In the context of processors, the term “length of the vector” or “vector size” (vector length/size) refers to the number of elements that can be processed simultaneously in a single vector instruction. For example, if a processor has a vector length of 128 bits, it means that it can perform operations on 128 bits of data in one single instruction. This can correspond to four single-precision floating-point numbers (32 bits each) or two in double precision floating point (64 bits each).

It is known that Monaka will be able to handle one vector size up to 2048 bit, will support RAM memories DDR5 (probably not HBM) and connectivity PCIe 6.0 with CXL 3.0 to connect accelerators and accessory components at high speed.

The overall design of the processor is a 3D chiplet, a disaggregated architecture that allows you to focus on maximum scalabilityexactly as AMD does with its Ryzen and EPYC CPUs.

An ARM processor that also focuses on energy efficiency

L’energy efficiency represents one of the key features of Monaka. In fact, Fujitsu has the ambitious goal of improving the efficiency of competing processors by two times.

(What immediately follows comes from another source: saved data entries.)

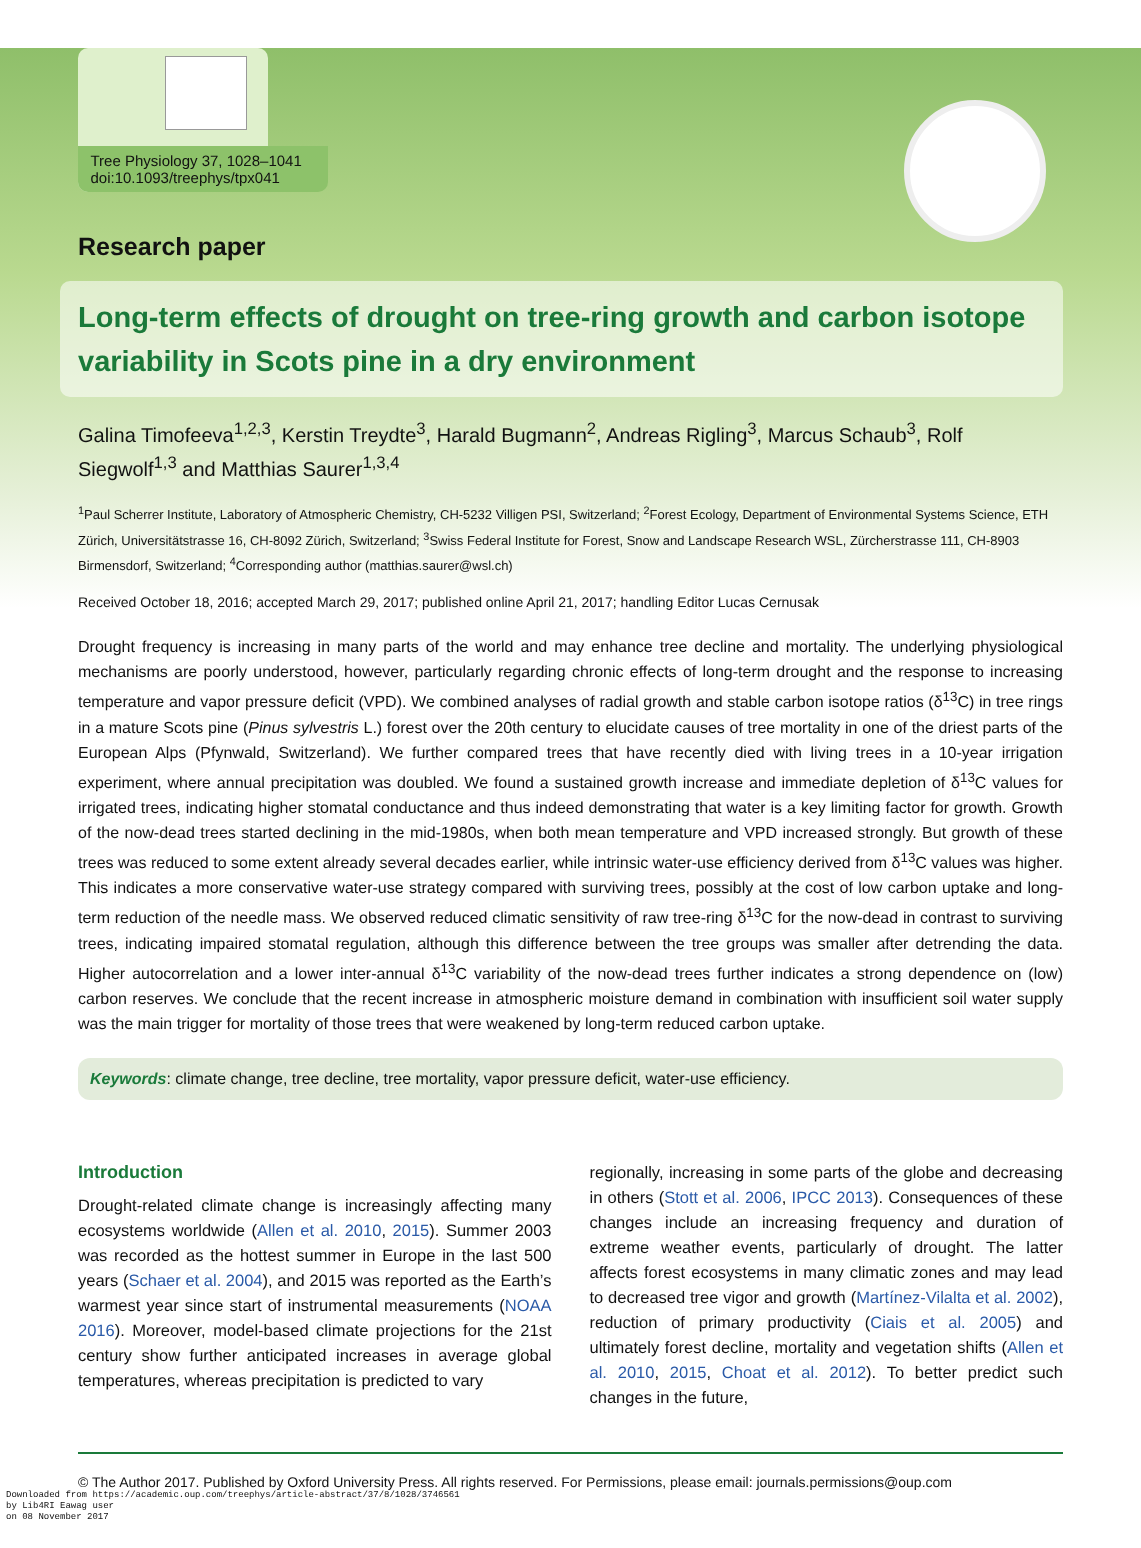Tree Physiology 37, 1028–1041
doi:10.1093/treephys/tpx041
Research paper
Long-term effects of drought on tree-ring growth and carbon isotope variability in Scots pine in a dry environment
Galina Timofeeva<sup>1,2,3</sup>, Kerstin Treydte<sup>3</sup>, Harald Bugmann<sup>2</sup>, Andreas Rigling<sup>3</sup>, Marcus Schaub<sup>3</sup>, Rolf Siegwolf<sup>1,3</sup> and Matthias Saurer<sup>1,3,4</sup>
<sup>1</sup> Paul Scherrer Institute, Laboratory of Atmospheric Chemistry, CH-5232 Villigen PSI, Switzerland; <sup>2</sup>Forest Ecology, Department of Environmental Systems Science, ETH Zürich, Universitätstrasse 16, CH-8092 Zürich, Switzerland; <sup>3</sup>Swiss Federal Institute for Forest, Snow and Landscape Research WSL, Zürcherstrasse 111, CH-8903 Birmensdorf, Switzerland; <sup>4</sup>Corresponding author (matthias.saurer@wsl.ch)
Received October 18, 2016; accepted March 29, 2017; published online April 21, 2017; handling Editor Lucas Cernusak
Drought frequency is increasing in many parts of the world and may enhance tree decline and mortality. The underlying physiological mechanisms are poorly understood, however, particularly regarding chronic effects of long-term drought and the response to increasing temperature and vapor pressure deficit (VPD). We combined analyses of radial growth and stable carbon isotope ratios (δ<sup>13</sup>C) in tree rings in a mature Scots pine (Pinus sylvestris L.) forest over the 20th century to elucidate causes of tree mortality in one of the driest parts of the European Alps (Pfynwald, Switzerland). We further compared trees that have recently died with living trees in a 10-year irrigation experiment, where annual precipitation was doubled. We found a sustained growth increase and immediate depletion of δ<sup>13</sup>C values for irrigated trees, indicating higher stomatal conductance and thus indeed demonstrating that water is a key limiting factor for growth. Growth of the now-dead trees started declining in the mid-1980s, when both mean temperature and VPD increased strongly. But growth of these trees was reduced to some extent already several decades earlier, while intrinsic water-use efficiency derived from δ<sup>13</sup>C values was higher. This indicates a more conservative water-use strategy compared with surviving trees, possibly at the cost of low carbon uptake and long-term reduction of the needle mass. We observed reduced climatic sensitivity of raw tree-ring δ<sup>13</sup>C for the now-dead in contrast to surviving trees, indicating impaired stomatal regulation, although this difference between the tree groups was smaller after detrending the data. Higher autocorrelation and a lower inter-annual δ<sup>13</sup>C variability of the now-dead trees further indicates a strong dependence on (low) carbon reserves. We conclude that the recent increase in atmospheric moisture demand in combination with insufficient soil water supply was the main trigger for mortality of those trees that were weakened by long-term reduced carbon uptake.
Keywords: climate change, tree decline, tree mortality, vapor pressure deficit, water-use efficiency.
Introduction
Drought-related climate change is increasingly affecting many ecosystems worldwide (Allen et al. 2010, 2015). Summer 2003 was recorded as the hottest summer in Europe in the last 500 years (Schaer et al. 2004), and 2015 was reported as the Earth’s warmest year since start of instrumental measurements (NOAA 2016). Moreover, model-based climate projections for the 21st century show further anticipated increases in average global temperatures, whereas precipitation is predicted to vary
regionally, increasing in some parts of the globe and decreasing in others (Stott et al. 2006, IPCC 2013). Consequences of these changes include an increasing frequency and duration of extreme weather events, particularly of drought. The latter affects forest ecosystems in many climatic zones and may lead to decreased tree vigor and growth (Martínez-Vilalta et al. 2002), reduction of primary productivity (Ciais et al. 2005) and ultimately forest decline, mortality and vegetation shifts (Allen et al. 2010, 2015, Choat et al. 2012). To better predict such changes in the future,
© The Author 2017. Published by Oxford University Press. All rights reserved. For Permissions, please email: journals.permissions@oup.com
Downloaded from https://academic.oup.com/treephys/article-abstract/37/8/1028/3746561
by Lib4RI Eawag user
on 08 November 2017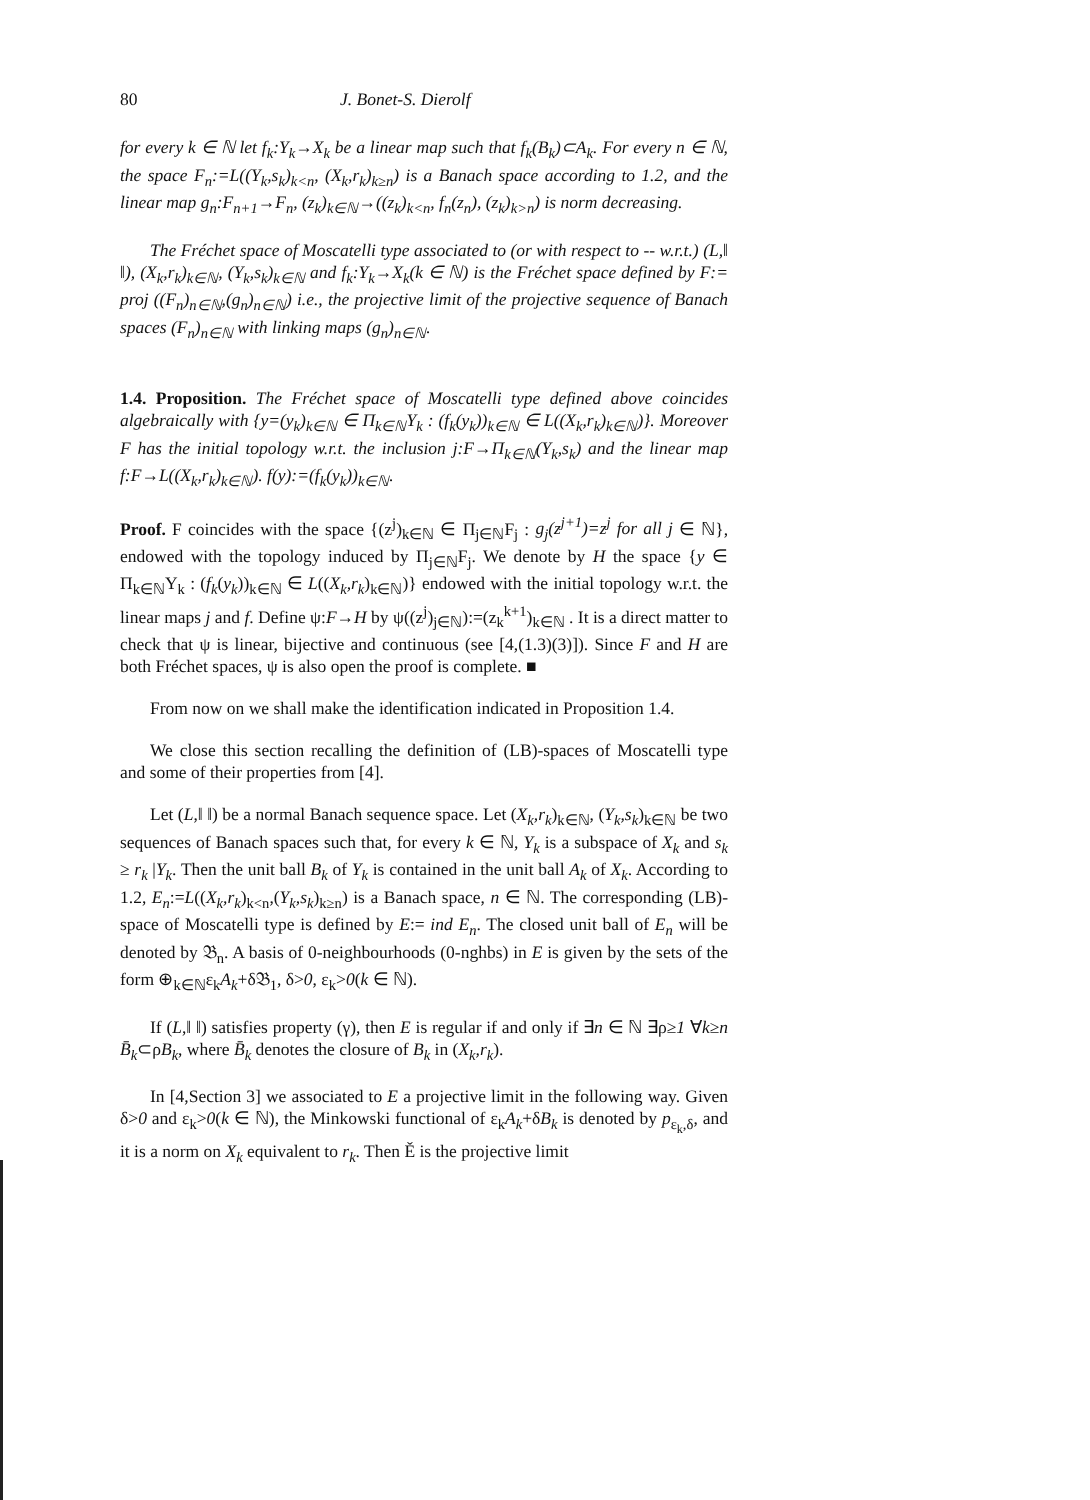80 J. Bonet-S. Dierolf
for every k ∈ ℕ let f<sub>k</sub>:Y<sub>k</sub>→X<sub>k</sub> be a linear map such that f<sub>k</sub>(B<sub>k</sub>)⊂A<sub>k</sub>. For every n ∈ ℕ, the space F<sub>n</sub>:=L((Y<sub>k</sub>,s<sub>k</sub>)<sub>k<n</sub>, (X<sub>k</sub>,r<sub>k</sub>)<sub>k≥n</sub>) is a Banach space according to 1.2, and the linear map g<sub>n</sub>:F<sub>n+1</sub>→F<sub>n</sub>, (z<sub>k</sub>)<sub>k∈ℕ</sub>→((z<sub>k</sub>)<sub>k<n</sub>, f<sub>n</sub>(z<sub>n</sub>), (z<sub>k</sub>)<sub>k>n</sub>) is norm decreasing.
The Fréchet space of Moscatelli type associated to (or with respect to -- w.r.t.) (L,‖ ‖), (X<sub>k</sub>,r<sub>k</sub>)<sub>k∈ℕ</sub>, (Y<sub>k</sub>,s<sub>k</sub>)<sub>k∈ℕ</sub> and f<sub>k</sub>:Y<sub>k</sub>→X<sub>k</sub>(k ∈ ℕ) is the Fréchet space defined by F:= proj ((F<sub>n</sub>)<sub>n∈ℕ</sub>,(g<sub>n</sub>)<sub>n∈ℕ</sub>) i.e., the projective limit of the projective sequence of Banach spaces (F<sub>n</sub>)<sub>n∈ℕ</sub> with linking maps (g<sub>n</sub>)<sub>n∈ℕ</sub>.
1.4. Proposition. The Fréchet space of Moscatelli type defined above coincides algebraically with {y=(y<sub>k</sub>)<sub>k∈ℕ</sub> ∈ Π<sub>k∈ℕ</sub>Y<sub>k</sub> : (f<sub>k</sub>(y<sub>k</sub>))<sub>k∈ℕ</sub> ∈ L((X<sub>k</sub>,r<sub>k</sub>)<sub>k∈ℕ</sub>)}. Moreover F has the initial topology w.r.t. the inclusion j:F→Π<sub>k∈ℕ</sub>(Y<sub>k</sub>,s<sub>k</sub>) and the linear map f:F→L((X<sub>k</sub>,r<sub>k</sub>)<sub>k∈ℕ</sub>). f(y):=(f<sub>k</sub>(y<sub>k</sub>))<sub>k∈ℕ</sub>.
Proof. F coincides with the space {(z<sup>j</sup>)<sub>k∈ℕ</sub> ∈ Π<sub>j∈ℕ</sub>F<sub>j</sub> : g<sub>j</sub>(z<sup>j+1</sup>)=z<sup>j</sup> for all j ∈ ℕ}, endowed with the topology induced by Π<sub>j∈ℕ</sub>F<sub>j</sub>. We denote by H the space {y ∈ Π<sub>k∈ℕ</sub>Y<sub>k</sub> : (f<sub>k</sub>(y<sub>k</sub>))<sub>k∈ℕ</sub> ∈ L((X<sub>k</sub>,r<sub>k</sub>)<sub>k∈ℕ</sub>)} endowed with the initial topology w.r.t. the linear maps j and f. Define ψ:F→H by ψ((z<sup>j</sup>)<sub>j∈ℕ</sub>):=(z<sub>k</sub><sup>k+1</sup>)<sub>k∈ℕ</sub> . It is a direct matter to check that ψ is linear, bijective and continuous (see [4,(1.3)(3)]). Since F and H are both Fréchet spaces, ψ is also open the proof is complete. ■
From now on we shall make the identification indicated in Proposition 1.4.
We close this section recalling the definition of (LB)-spaces of Moscatelli type and some of their properties from [4].
Let (L,‖ ‖) be a normal Banach sequence space. Let (X<sub>k</sub>,r<sub>k</sub>)<sub>k∈ℕ</sub>, (Y<sub>k</sub>,s<sub>k</sub>)<sub>k∈ℕ</sub> be two sequences of Banach spaces such that, for every k ∈ ℕ, Y<sub>k</sub> is a subspace of X<sub>k</sub> and s<sub>k</sub> ≥ r<sub>k</sub> |Y<sub>k</sub>. Then the unit ball B<sub>k</sub> of Y<sub>k</sub> is contained in the unit ball A<sub>k</sub> of X<sub>k</sub>. According to 1.2, E<sub>n</sub>:=L((X<sub>k</sub>,r<sub>k</sub>)<sub>k<n</sub>,(Y<sub>k</sub>,s<sub>k</sub>)<sub>k≥n</sub>) is a Banach space, n ∈ ℕ. The corresponding (LB)-space of Moscatelli type is defined by E:= ind E<sub>n</sub>. The closed unit ball of E<sub>n</sub> will be denoted by 𝔅<sub>n</sub>. A basis of 0-neighbourhoods (0-nghbs) in E is given by the sets of the form ⊕<sub>k∈ℕ</sub>ε<sub>k</sub>A<sub>k</sub>+δ𝔅<sub>1</sub>, δ>0, ε<sub>k</sub>>0(k ∈ ℕ).
If (L,‖ ‖) satisfies property (γ), then E is regular if and only if ∃n ∈ ℕ ∃ρ≥1 ∀k≥n B̄<sub>k</sub>⊂ρB<sub>k</sub>, where B̄<sub>k</sub> denotes the closure of B<sub>k</sub> in (X<sub>k</sub>,r<sub>k</sub>).
In [4,Section 3] we associated to E a projective limit in the following way. Given δ>0 and ε<sub>k</sub>>0(k ∈ ℕ), the Minkowski functional of ε<sub>k</sub>A<sub>k</sub>+δB<sub>k</sub> is denoted by p<sub>ε<sub>k</sub>,δ</sub>, and it is a norm on X<sub>k</sub> equivalent to r<sub>k</sub>. Then Ě is the projective limit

The chip is currently in the preparation phase and, according to what has emerged, it will not arrive on the market before 2026-2027, also keeping in mind the extremely miniaturized construction process on which it is based. Fujitsu, however, seems to have estimated how rival processors will evolve in 3 years from now and deduced the first conclusions.

Monaka is intended to offer robust security mechanisms: there will be for example CCA (Confidential Computing Architecture) of ARMv9-A, an isolation technology that is part of ARM’s series of innovations aimed at protect data and the code wherever the computation occurs. CCA in turn rests its foundation on Dynamic TrustZone: it allows you to create a secure execution environment and isolated within a system, where code and data can be protected from external attacks.